> **Exercise details**
An exact restatement is required. Cover only the lines of the records from the first through the line with "if (resetn == 1'b0)", and skip pictures.

> **Input data**
--- --- ---

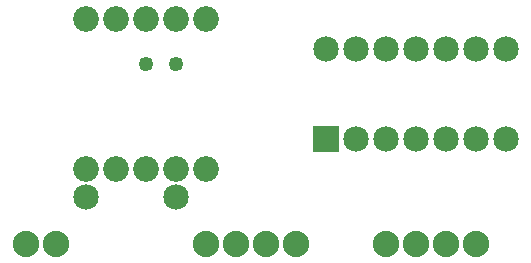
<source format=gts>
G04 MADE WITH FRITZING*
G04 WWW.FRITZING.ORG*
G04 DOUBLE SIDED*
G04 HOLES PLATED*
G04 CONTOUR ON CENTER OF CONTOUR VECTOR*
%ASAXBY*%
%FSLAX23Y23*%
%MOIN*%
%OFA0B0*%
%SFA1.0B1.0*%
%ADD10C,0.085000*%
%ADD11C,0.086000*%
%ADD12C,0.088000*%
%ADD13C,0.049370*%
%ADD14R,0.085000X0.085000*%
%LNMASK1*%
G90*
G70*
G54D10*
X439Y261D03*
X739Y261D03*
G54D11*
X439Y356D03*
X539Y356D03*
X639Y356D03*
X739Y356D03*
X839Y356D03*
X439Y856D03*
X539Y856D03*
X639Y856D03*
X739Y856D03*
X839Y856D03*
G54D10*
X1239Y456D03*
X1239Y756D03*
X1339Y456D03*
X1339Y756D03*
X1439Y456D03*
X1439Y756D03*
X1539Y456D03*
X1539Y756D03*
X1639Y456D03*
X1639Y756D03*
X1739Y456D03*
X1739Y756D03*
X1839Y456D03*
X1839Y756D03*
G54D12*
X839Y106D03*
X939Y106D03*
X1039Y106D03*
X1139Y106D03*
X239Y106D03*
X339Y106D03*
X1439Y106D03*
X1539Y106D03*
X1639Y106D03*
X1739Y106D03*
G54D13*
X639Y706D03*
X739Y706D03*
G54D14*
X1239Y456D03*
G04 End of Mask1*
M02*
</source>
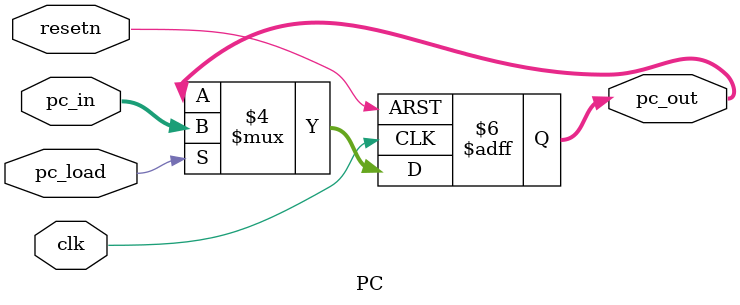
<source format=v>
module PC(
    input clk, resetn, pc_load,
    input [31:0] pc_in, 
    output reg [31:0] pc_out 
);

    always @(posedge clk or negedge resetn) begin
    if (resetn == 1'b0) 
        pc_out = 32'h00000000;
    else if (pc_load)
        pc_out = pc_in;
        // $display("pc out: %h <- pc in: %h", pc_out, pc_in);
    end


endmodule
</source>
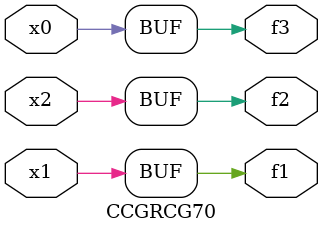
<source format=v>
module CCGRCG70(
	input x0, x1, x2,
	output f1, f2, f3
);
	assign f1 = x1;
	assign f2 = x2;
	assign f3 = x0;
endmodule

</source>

--- --- ---

> **Your solution**
<source format=gts>
G04 MADE WITH FRITZING*
G04 WWW.FRITZING.ORG*
G04 DOUBLE SIDED*
G04 HOLES PLATED*
G04 CONTOUR ON CENTER OF CONTOUR VECTOR*
%ASAXBY*%
%FSLAX23Y23*%
%MOIN*%
%OFA0B0*%
%SFA1.0B1.0*%
%ADD10C,0.085000*%
%ADD11C,0.086000*%
%ADD12C,0.088000*%
%ADD13C,0.049370*%
%ADD14R,0.085000X0.085000*%
%LNMASK1*%
G90*
G70*
G54D10*
X439Y261D03*
X739Y261D03*
G54D11*
X439Y356D03*
X539Y356D03*
X639Y356D03*
X739Y356D03*
X839Y356D03*
X439Y856D03*
X539Y856D03*
X639Y856D03*
X739Y856D03*
X839Y856D03*
G54D10*
X1239Y456D03*
X1239Y756D03*
X1339Y456D03*
X1339Y756D03*
X1439Y456D03*
X1439Y756D03*
X1539Y456D03*
X1539Y756D03*
X1639Y456D03*
X1639Y756D03*
X1739Y456D03*
X1739Y756D03*
X1839Y456D03*
X1839Y756D03*
G54D12*
X839Y106D03*
X939Y106D03*
X1039Y106D03*
X1139Y106D03*
X239Y106D03*
X339Y106D03*
X1439Y106D03*
X1539Y106D03*
X1639Y106D03*
X1739Y106D03*
G54D13*
X639Y706D03*
X739Y706D03*
G54D14*
X1239Y456D03*
G04 End of Mask1*
M02*
</source>
<source format=v>
module PC(
    input clk, resetn, pc_load,
    input [31:0] pc_in, 
    output reg [31:0] pc_out 
);

    always @(posedge clk or negedge resetn) begin
    if (resetn == 1'b0) 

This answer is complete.